◆ **WHAT YOU NEED TO DO**
Write out again, exactly, the lines below starting at the one with "12: (393, 346, 0.34)" and ending at the one with "33: (196, 96, 0.41)".

[Stored dataset items]
▼

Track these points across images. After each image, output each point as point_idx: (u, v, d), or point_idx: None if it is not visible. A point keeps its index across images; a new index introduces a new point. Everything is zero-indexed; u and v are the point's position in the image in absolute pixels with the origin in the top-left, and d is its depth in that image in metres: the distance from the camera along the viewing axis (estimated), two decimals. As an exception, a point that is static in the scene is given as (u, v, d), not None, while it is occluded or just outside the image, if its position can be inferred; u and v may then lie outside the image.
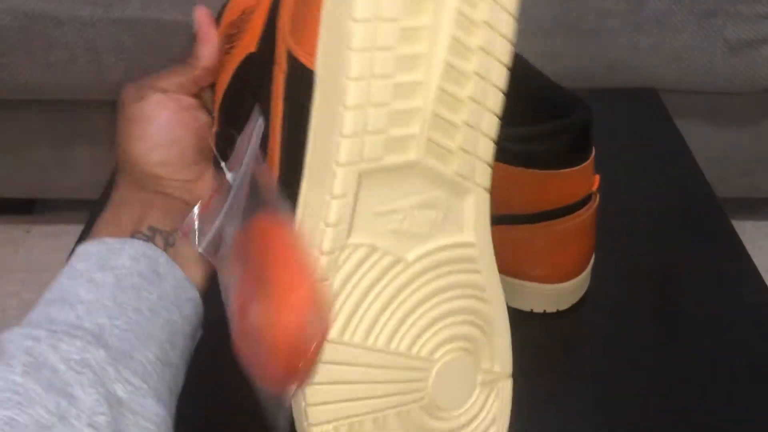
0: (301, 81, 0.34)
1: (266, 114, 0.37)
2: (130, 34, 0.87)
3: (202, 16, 0.41)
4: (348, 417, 0.34)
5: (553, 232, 0.51)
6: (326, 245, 0.33)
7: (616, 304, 0.56)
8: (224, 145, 0.39)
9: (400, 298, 0.34)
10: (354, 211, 0.33)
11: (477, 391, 0.37)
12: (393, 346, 0.34)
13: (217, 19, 0.42)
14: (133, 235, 0.37)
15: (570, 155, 0.49)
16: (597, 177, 0.51)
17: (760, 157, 1.04)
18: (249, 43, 0.38)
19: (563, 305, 0.55)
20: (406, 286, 0.34)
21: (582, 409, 0.49)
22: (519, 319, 0.54)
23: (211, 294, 0.39)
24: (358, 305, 0.34)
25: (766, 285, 0.57)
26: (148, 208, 0.38)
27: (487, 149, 0.35)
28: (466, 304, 0.36)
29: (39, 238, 1.20)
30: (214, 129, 0.41)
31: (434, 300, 0.35)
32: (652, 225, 0.63)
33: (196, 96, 0.41)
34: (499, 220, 0.51)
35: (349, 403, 0.34)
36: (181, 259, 0.38)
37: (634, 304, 0.56)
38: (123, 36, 0.88)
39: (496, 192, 0.50)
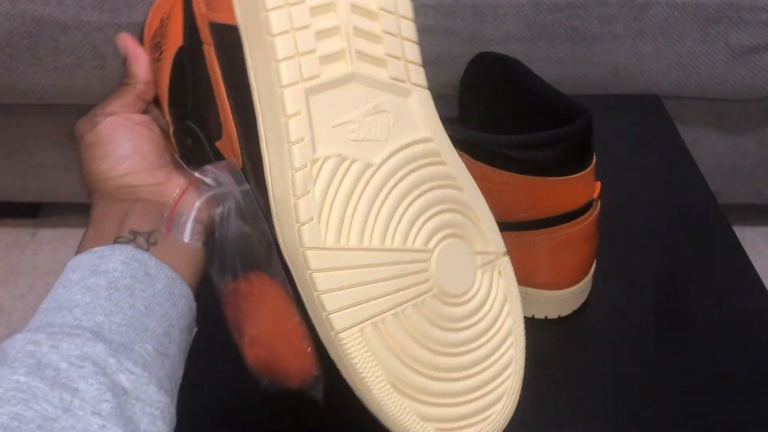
0: (229, 39, 0.38)
1: (209, 91, 0.39)
2: (136, 39, 0.88)
3: (125, 39, 0.44)
4: (369, 318, 0.35)
5: (555, 239, 0.51)
6: (296, 161, 0.35)
7: (617, 310, 0.56)
8: (184, 139, 0.42)
9: (380, 198, 0.37)
10: (311, 127, 0.36)
11: (480, 273, 0.39)
12: (387, 243, 0.37)
13: (141, 37, 0.45)
14: (116, 241, 0.38)
15: (571, 162, 0.49)
16: (598, 184, 0.51)
17: (764, 164, 1.03)
18: (175, 40, 0.41)
19: (565, 311, 0.55)
20: (383, 187, 0.37)
21: (583, 416, 0.49)
22: (520, 325, 0.55)
23: (204, 293, 0.40)
24: (343, 211, 0.36)
25: (766, 292, 0.57)
26: (127, 215, 0.40)
27: (413, 52, 0.39)
28: (442, 194, 0.39)
29: (44, 242, 1.21)
30: (171, 129, 0.43)
31: (412, 195, 0.38)
32: (654, 232, 0.64)
33: (145, 112, 0.44)
34: (500, 227, 0.52)
35: (366, 304, 0.35)
36: (167, 257, 0.39)
37: (636, 310, 0.56)
38: (129, 41, 0.88)
39: (497, 199, 0.51)
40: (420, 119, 0.39)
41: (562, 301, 0.54)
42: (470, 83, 0.57)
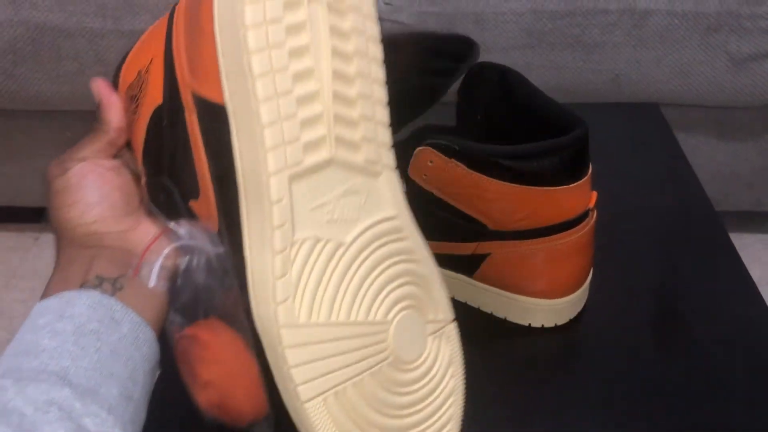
0: (214, 116, 0.38)
1: (188, 154, 0.40)
2: (138, 46, 0.88)
3: (100, 85, 0.45)
4: (332, 387, 0.38)
5: (551, 249, 0.51)
6: (277, 245, 0.37)
7: (613, 319, 0.57)
8: (156, 192, 0.42)
9: (349, 275, 0.39)
10: (292, 211, 0.38)
11: (430, 340, 0.42)
12: (352, 317, 0.39)
13: (115, 79, 0.46)
14: (82, 286, 0.39)
15: (567, 172, 0.49)
16: (594, 193, 0.52)
17: (764, 171, 1.04)
18: (155, 97, 0.42)
19: (561, 320, 0.55)
20: (351, 265, 0.39)
21: (580, 424, 0.49)
22: (517, 333, 0.55)
23: (167, 336, 0.41)
24: (315, 289, 0.38)
25: (763, 300, 0.57)
26: (93, 261, 0.40)
27: (385, 135, 0.41)
28: (402, 268, 0.41)
29: (47, 246, 1.21)
30: (143, 180, 0.43)
31: (376, 271, 0.40)
32: (651, 240, 0.64)
33: (115, 157, 0.44)
34: (497, 236, 0.52)
35: (330, 375, 0.38)
36: (132, 302, 0.39)
37: (632, 319, 0.56)
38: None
39: (493, 208, 0.51)
40: (387, 199, 0.41)
41: (559, 310, 0.54)
42: (468, 93, 0.57)
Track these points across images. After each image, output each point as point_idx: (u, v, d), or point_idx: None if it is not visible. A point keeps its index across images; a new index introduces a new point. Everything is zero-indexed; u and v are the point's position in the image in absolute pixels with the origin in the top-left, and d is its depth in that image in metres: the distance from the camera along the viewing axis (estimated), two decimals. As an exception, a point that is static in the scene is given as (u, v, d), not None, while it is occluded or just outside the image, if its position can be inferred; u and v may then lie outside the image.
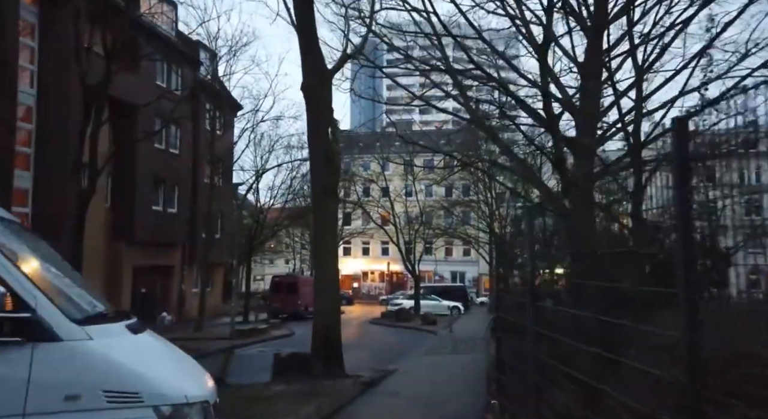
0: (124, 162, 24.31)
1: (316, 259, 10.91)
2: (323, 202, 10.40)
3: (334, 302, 10.68)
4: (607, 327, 3.85)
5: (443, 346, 17.08)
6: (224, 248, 31.06)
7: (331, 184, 10.42)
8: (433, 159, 29.00)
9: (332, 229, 10.81)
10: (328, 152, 10.34)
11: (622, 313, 3.69)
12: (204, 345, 18.12)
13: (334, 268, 10.83)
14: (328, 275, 10.55)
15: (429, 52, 14.32)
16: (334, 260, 10.98)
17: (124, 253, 24.36)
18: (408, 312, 30.60)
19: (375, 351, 17.72)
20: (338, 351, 10.16)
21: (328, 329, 10.14)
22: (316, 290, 10.82)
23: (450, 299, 36.08)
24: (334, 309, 10.68)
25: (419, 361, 13.96)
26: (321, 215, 10.63)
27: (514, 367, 5.71)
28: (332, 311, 10.43)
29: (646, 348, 3.15)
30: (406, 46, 13.99)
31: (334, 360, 9.95)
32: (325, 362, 9.84)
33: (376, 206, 37.67)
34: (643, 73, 12.97)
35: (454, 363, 13.48)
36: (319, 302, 10.70)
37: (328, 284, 10.34)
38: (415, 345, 18.20)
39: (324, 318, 10.38)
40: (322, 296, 10.56)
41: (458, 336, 20.05)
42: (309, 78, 10.32)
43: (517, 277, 6.28)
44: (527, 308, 4.82)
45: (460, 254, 60.78)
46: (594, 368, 4.25)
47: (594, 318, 3.87)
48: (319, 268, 10.91)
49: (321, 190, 10.26)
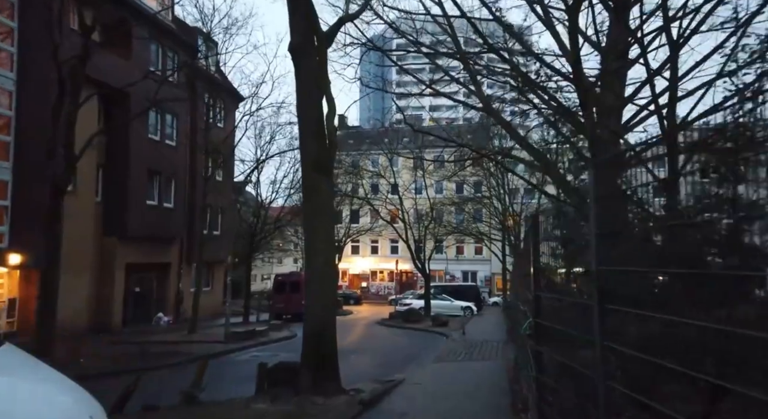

▲

◆ **RESPONSE**
12: (393, 346, 0.34)
13: (217, 19, 0.42)
14: (133, 235, 0.37)
15: (570, 155, 0.49)
16: (597, 177, 0.51)
17: (760, 157, 1.04)
18: (249, 43, 0.38)
19: (563, 305, 0.55)
20: (406, 286, 0.34)
21: (582, 409, 0.49)
22: (519, 319, 0.54)
23: (211, 294, 0.39)
24: (358, 305, 0.34)
25: (766, 285, 0.57)
26: (148, 208, 0.38)
27: (487, 149, 0.35)
28: (466, 304, 0.36)
29: (39, 238, 1.20)
30: (214, 129, 0.41)
31: (434, 300, 0.35)
32: (652, 225, 0.63)
33: (196, 96, 0.41)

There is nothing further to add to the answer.